WORK ORDER: Below are entries. Copy exactly the lines running from the line that holds "Heron J. Co-operative" to the line that holds "Higgs J, Richardson", with both ends included.

--- INPUT Enclosed Below ---

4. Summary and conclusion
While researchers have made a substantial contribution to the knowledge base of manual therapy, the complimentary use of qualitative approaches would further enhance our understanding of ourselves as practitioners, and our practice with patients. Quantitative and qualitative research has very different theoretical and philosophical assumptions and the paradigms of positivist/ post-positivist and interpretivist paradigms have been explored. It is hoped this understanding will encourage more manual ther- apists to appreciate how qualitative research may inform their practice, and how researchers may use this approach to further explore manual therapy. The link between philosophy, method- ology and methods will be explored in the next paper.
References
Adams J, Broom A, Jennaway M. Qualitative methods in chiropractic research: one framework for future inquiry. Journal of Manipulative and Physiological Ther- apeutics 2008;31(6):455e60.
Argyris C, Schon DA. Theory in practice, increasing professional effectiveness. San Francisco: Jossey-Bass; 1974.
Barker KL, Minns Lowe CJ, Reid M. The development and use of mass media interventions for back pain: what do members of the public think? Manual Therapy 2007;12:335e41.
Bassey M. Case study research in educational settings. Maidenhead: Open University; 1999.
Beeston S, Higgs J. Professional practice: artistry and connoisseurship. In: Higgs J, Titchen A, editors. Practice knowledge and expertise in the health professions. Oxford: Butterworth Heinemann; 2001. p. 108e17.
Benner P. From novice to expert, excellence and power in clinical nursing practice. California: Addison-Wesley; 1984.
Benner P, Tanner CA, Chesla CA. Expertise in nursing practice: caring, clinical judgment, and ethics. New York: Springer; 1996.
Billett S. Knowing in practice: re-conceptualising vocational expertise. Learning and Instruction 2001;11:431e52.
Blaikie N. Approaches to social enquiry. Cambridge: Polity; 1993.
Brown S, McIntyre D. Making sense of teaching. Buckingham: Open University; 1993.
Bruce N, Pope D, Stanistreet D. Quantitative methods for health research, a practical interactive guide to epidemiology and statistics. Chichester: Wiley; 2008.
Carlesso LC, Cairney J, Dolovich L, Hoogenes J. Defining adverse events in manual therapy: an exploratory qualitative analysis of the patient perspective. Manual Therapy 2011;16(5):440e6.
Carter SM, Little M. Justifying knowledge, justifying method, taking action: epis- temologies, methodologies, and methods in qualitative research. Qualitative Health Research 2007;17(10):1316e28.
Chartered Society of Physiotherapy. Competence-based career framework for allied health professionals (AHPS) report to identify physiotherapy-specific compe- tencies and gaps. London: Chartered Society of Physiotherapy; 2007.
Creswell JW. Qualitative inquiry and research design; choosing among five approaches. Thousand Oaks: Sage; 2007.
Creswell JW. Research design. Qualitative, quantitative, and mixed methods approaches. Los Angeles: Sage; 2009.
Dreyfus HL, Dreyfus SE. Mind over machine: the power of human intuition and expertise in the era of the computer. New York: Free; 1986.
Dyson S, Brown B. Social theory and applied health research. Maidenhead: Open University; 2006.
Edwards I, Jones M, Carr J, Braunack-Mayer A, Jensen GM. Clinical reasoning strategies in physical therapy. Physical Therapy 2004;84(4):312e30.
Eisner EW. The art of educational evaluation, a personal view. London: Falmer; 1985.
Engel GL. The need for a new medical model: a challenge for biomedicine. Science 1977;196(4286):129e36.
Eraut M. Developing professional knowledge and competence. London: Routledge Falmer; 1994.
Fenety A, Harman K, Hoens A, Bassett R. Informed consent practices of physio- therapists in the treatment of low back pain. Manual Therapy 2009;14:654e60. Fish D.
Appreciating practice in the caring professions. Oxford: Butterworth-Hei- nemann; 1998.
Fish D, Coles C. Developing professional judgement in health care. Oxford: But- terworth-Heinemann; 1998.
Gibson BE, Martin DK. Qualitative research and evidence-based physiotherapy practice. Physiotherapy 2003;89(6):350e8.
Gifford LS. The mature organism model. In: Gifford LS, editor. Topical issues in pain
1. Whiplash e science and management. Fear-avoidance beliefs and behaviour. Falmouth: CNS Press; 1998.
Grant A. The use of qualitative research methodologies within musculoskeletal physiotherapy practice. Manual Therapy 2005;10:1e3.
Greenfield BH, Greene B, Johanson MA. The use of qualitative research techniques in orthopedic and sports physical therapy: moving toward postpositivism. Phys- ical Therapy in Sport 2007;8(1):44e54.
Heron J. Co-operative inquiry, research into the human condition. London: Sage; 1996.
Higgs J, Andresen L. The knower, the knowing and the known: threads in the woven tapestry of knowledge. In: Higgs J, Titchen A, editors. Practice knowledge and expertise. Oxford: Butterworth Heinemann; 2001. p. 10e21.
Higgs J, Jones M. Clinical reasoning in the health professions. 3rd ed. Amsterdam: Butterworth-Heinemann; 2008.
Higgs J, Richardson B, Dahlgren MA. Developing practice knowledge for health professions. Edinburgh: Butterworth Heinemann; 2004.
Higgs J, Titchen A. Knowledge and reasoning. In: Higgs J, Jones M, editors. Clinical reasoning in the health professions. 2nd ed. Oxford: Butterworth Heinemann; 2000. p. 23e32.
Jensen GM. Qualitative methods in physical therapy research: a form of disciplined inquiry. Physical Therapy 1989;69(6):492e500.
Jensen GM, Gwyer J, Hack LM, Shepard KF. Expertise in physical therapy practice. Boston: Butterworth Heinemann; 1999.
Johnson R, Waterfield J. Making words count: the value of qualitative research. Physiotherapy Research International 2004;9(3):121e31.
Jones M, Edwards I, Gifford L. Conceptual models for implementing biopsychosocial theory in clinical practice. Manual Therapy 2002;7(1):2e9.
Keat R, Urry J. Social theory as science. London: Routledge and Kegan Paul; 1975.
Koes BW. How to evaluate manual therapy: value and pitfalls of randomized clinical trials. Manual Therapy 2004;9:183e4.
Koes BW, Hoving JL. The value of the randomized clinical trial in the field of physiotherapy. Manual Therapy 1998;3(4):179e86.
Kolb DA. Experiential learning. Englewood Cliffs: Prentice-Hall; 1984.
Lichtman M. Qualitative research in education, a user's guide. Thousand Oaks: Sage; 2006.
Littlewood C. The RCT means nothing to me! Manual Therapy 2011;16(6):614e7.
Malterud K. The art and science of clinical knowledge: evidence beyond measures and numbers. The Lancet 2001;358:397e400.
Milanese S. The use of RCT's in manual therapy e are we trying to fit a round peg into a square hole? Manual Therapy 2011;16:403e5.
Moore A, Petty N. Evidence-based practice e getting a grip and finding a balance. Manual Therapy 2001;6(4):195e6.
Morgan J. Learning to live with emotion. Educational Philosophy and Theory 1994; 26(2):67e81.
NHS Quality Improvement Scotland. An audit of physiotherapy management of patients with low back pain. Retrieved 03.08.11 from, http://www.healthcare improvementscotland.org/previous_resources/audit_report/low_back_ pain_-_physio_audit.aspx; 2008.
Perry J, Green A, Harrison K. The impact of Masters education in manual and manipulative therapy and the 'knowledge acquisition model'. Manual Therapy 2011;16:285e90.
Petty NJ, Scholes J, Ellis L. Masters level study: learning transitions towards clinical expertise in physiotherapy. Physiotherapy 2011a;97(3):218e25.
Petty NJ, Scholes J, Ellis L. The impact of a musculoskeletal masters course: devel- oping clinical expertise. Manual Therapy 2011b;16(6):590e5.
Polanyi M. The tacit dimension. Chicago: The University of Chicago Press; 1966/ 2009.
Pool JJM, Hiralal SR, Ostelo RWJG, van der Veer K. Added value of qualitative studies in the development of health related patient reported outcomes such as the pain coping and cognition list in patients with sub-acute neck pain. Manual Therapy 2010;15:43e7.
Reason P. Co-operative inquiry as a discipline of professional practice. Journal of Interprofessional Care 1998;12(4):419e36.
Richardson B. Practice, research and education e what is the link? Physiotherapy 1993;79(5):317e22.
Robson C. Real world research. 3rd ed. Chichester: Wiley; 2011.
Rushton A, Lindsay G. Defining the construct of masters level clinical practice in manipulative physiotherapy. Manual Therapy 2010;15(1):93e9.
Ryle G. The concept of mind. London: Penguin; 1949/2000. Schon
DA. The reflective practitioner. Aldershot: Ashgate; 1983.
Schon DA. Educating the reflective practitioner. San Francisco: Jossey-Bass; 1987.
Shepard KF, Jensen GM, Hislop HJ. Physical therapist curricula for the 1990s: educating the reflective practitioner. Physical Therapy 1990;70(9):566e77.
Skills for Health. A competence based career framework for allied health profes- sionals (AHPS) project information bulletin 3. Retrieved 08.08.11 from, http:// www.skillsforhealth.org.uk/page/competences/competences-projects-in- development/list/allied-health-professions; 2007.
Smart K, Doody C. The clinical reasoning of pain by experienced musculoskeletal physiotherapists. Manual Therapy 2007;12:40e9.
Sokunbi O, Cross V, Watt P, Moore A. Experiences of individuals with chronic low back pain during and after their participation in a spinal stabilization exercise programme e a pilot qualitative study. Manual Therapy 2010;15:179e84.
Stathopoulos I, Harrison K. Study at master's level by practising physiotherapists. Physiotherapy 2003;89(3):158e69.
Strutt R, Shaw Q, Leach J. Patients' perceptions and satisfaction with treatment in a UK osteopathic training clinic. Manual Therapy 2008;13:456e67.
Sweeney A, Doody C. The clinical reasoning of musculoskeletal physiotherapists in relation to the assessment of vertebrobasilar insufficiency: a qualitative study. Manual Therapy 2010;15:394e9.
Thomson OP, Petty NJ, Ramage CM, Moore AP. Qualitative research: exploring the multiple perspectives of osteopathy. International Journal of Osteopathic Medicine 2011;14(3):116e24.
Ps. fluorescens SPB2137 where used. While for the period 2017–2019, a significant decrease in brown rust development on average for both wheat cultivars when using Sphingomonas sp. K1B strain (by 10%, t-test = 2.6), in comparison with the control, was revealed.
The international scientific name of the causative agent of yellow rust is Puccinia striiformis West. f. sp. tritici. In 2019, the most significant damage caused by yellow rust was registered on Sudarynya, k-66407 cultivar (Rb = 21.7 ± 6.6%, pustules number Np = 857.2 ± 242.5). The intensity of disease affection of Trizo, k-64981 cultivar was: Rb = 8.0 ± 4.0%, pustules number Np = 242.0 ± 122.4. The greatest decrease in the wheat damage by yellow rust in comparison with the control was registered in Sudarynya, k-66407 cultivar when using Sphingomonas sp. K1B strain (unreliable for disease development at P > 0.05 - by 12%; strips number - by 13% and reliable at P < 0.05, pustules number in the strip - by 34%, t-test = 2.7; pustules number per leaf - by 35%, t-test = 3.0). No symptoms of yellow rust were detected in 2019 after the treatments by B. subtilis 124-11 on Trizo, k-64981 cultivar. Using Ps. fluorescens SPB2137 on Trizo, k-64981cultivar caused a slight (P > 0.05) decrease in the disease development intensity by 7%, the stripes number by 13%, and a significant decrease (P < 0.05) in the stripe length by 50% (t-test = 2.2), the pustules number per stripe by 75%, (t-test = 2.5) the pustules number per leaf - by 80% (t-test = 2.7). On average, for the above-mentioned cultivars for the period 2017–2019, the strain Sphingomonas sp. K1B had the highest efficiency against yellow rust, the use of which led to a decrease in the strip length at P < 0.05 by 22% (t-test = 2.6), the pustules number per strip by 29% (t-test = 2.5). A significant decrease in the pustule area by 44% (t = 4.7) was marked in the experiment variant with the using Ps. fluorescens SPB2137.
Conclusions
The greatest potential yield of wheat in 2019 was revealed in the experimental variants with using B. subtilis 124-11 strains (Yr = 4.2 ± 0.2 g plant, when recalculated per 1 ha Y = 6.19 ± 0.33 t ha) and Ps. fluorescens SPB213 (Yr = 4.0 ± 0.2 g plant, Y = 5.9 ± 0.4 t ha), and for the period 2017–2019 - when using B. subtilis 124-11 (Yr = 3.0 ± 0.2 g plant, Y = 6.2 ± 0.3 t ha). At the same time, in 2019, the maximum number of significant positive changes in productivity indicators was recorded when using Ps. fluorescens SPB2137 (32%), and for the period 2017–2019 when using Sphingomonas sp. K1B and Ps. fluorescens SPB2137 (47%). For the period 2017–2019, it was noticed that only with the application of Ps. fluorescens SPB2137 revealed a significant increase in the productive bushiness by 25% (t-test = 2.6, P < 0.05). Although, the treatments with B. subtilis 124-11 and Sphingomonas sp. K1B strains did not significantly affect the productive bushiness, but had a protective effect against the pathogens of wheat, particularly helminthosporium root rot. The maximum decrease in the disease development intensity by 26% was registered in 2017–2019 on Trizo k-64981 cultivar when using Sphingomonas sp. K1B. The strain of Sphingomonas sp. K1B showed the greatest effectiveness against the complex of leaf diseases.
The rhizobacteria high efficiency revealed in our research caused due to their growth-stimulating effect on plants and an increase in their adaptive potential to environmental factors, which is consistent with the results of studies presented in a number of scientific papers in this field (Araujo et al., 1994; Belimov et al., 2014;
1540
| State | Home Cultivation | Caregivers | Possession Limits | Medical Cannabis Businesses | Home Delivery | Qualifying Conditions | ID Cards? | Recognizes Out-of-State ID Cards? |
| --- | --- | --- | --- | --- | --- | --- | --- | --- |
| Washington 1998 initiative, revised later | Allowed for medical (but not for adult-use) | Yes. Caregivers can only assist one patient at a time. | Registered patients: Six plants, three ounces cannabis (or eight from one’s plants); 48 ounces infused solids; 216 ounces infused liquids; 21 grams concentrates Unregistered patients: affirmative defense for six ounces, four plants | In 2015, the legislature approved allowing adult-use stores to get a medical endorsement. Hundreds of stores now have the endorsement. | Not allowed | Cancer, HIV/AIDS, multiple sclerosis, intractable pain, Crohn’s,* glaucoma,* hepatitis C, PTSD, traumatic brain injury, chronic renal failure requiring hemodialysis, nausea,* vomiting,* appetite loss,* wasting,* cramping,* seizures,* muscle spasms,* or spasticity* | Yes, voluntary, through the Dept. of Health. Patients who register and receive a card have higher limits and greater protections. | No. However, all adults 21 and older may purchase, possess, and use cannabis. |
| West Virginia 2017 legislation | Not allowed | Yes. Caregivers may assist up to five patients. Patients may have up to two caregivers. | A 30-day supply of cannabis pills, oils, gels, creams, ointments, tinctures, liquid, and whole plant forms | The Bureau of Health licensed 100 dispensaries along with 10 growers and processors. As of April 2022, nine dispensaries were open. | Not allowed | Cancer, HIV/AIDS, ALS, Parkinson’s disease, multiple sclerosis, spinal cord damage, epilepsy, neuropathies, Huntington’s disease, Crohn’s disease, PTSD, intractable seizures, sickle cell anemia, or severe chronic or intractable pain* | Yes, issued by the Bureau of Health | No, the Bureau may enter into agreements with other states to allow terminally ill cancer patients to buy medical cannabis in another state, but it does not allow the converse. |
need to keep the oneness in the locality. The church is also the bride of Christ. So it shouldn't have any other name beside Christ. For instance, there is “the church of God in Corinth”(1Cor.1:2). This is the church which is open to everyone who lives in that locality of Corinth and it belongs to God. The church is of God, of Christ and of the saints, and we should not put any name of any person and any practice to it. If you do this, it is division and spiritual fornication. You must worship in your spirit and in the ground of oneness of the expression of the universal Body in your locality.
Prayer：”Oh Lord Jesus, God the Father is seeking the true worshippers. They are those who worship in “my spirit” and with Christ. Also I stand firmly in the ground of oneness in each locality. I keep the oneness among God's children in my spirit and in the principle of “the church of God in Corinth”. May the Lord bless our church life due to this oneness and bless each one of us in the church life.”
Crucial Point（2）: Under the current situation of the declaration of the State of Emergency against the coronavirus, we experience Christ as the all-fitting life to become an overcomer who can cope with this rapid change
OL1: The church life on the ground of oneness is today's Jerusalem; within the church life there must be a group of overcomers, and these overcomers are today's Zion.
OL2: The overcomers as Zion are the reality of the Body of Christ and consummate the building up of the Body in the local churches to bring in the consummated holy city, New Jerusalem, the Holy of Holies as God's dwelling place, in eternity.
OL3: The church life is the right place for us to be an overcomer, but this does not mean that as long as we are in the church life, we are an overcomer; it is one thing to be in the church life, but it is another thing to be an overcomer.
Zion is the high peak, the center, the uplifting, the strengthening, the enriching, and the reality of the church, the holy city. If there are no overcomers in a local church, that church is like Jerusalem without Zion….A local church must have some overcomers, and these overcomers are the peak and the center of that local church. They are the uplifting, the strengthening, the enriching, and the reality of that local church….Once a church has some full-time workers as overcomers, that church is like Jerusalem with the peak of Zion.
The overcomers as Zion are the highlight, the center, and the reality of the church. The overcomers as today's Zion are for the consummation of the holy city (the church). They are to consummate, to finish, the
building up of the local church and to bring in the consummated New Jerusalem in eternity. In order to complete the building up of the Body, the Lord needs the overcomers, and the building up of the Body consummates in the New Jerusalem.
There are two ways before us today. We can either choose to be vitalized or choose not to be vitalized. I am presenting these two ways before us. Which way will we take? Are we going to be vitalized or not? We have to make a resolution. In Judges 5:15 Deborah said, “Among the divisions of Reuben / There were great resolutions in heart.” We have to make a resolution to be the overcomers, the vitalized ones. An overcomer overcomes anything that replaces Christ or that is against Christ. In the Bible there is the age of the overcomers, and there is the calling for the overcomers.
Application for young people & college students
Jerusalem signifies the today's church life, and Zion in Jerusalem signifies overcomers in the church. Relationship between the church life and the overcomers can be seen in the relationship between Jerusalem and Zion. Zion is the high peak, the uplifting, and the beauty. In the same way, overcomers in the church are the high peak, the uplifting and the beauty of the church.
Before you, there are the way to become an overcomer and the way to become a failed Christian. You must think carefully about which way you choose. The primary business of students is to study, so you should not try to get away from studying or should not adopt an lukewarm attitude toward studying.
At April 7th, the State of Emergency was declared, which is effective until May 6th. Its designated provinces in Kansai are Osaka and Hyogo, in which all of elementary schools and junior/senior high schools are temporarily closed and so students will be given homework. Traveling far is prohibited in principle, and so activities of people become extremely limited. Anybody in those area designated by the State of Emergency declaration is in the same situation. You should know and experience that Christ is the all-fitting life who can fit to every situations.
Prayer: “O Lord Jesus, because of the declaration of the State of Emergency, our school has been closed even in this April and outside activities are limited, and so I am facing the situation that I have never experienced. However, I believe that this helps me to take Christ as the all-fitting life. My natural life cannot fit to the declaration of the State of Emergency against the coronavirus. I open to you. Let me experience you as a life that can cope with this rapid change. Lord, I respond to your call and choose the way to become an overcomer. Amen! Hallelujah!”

--- End of Enclosed INPUT ---

EXERCISE RESULT:
Heron J. Co-operative inquiry, research into the human condition. London: Sage; 1996.
Higgs J, Andresen L. The knower, the knowing and the known: threads in the woven tapestry of knowledge. In: Higgs J, Titchen A, editors. Practice knowledge and expertise. Oxford: Butterworth Heinemann; 2001. p. 10e21.
Higgs J, Jones M. Clinical reasoning in the health professions. 3rd ed. Amsterdam: Butterworth-Heinemann; 2008.
Higgs J, Richardson B, Dahlgren MA. Developing practice knowledge for health professions. Edinburgh: Butterworth Heinemann; 2004.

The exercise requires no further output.